→ **BRIEF**
The copy you return should hold only the lines from the top of the data below through the line with "- Store refresh tokens securely", each duplicated exactly and with no pictures.

→ **RECORDS PROVIDED**
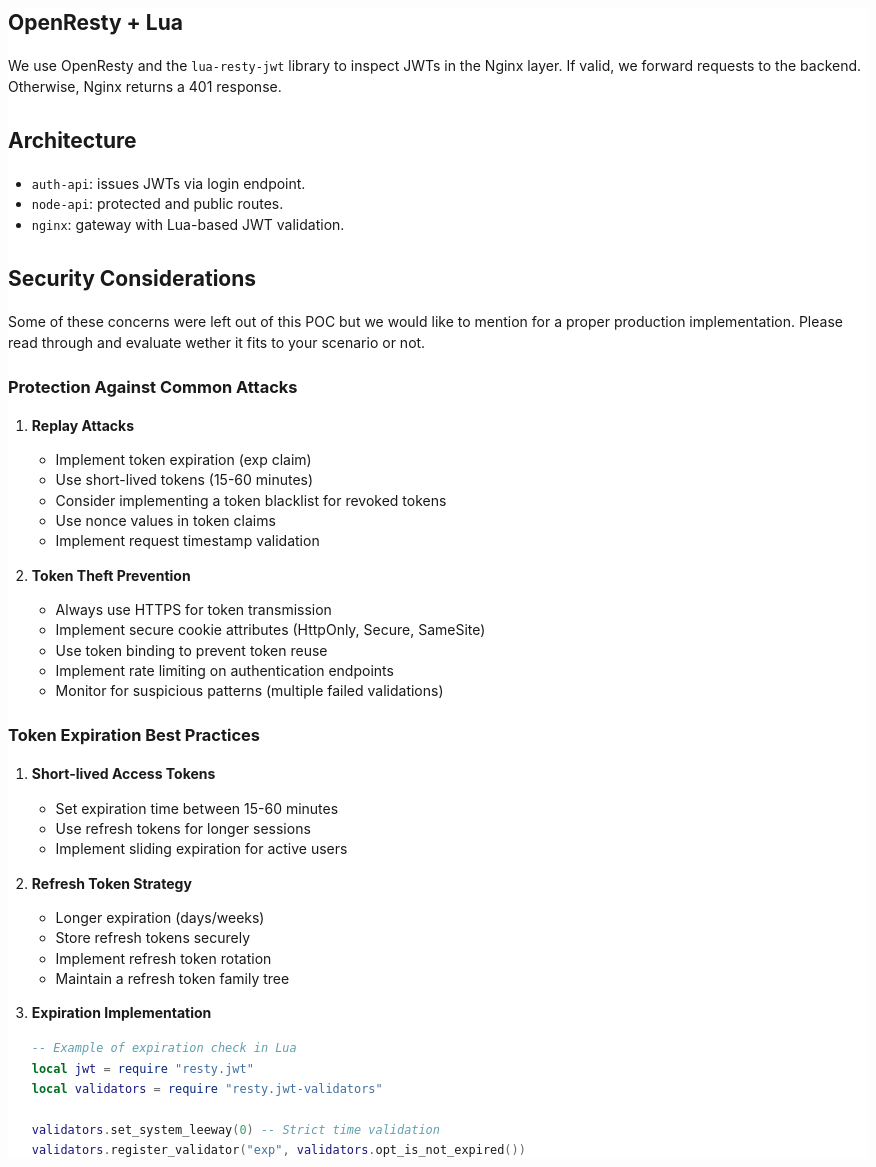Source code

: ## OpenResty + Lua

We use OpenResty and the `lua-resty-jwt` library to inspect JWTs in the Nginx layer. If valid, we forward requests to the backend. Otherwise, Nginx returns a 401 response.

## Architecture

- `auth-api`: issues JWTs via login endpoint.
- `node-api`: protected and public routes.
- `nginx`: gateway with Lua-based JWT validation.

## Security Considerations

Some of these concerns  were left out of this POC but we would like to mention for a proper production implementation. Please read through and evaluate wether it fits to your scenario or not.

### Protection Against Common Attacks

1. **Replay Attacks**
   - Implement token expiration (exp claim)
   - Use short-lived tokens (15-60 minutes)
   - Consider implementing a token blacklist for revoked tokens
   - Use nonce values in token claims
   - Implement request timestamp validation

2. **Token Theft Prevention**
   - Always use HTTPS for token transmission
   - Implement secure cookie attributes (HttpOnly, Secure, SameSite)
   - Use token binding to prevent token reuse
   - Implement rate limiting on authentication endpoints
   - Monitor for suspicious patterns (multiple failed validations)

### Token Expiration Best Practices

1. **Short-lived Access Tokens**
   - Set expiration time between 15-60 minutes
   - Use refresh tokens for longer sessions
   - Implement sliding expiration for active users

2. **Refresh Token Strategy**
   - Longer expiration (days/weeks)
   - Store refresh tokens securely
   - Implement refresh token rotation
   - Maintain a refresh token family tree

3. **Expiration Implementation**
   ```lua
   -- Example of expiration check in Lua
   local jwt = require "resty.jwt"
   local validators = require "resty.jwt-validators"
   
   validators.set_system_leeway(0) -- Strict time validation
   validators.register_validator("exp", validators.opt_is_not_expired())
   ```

→ **ANSWER SPACE**
Source code

: ## OpenResty + Lua

We use OpenResty and the `lua-resty-jwt` library to inspect JWTs in the Nginx layer. If valid, we forward requests to the backend. Otherwise, Nginx returns a 401 response.

## Architecture

- `auth-api`: issues JWTs via login endpoint.
- `node-api`: protected and public routes.
- `nginx`: gateway with Lua-based JWT validation.

## Security Considerations

Some of these concerns  were left out of this POC but we would like to mention for a proper production implementation. Please read through and evaluate wether it fits to your scenario or not.

### Protection Against Common Attacks

1. **Replay Attacks**
   - Implement token expiration (exp claim)
   - Use short-lived tokens (15-60 minutes)
   - Consider implementing a token blacklist for revoked tokens
   - Use nonce values in token claims
   - Implement request timestamp validation

2. **Token Theft Prevention**
   - Always use HTTPS for token transmission
   - Implement secure cookie attributes (HttpOnly, Secure, SameSite)
   - Use token binding to prevent token reuse
   - Implement rate limiting on authentication endpoints
   - Monitor for suspicious patterns (multiple failed validations)

### Token Expiration Best Practices

1. **Short-lived Access Tokens**
   - Set expiration time between 15-60 minutes
   - Use refresh tokens for longer sessions
   - Implement sliding expiration for active users

2. **Refresh Token Strategy**
   - Longer expiration (days/weeks)
   - Store refresh tokens securely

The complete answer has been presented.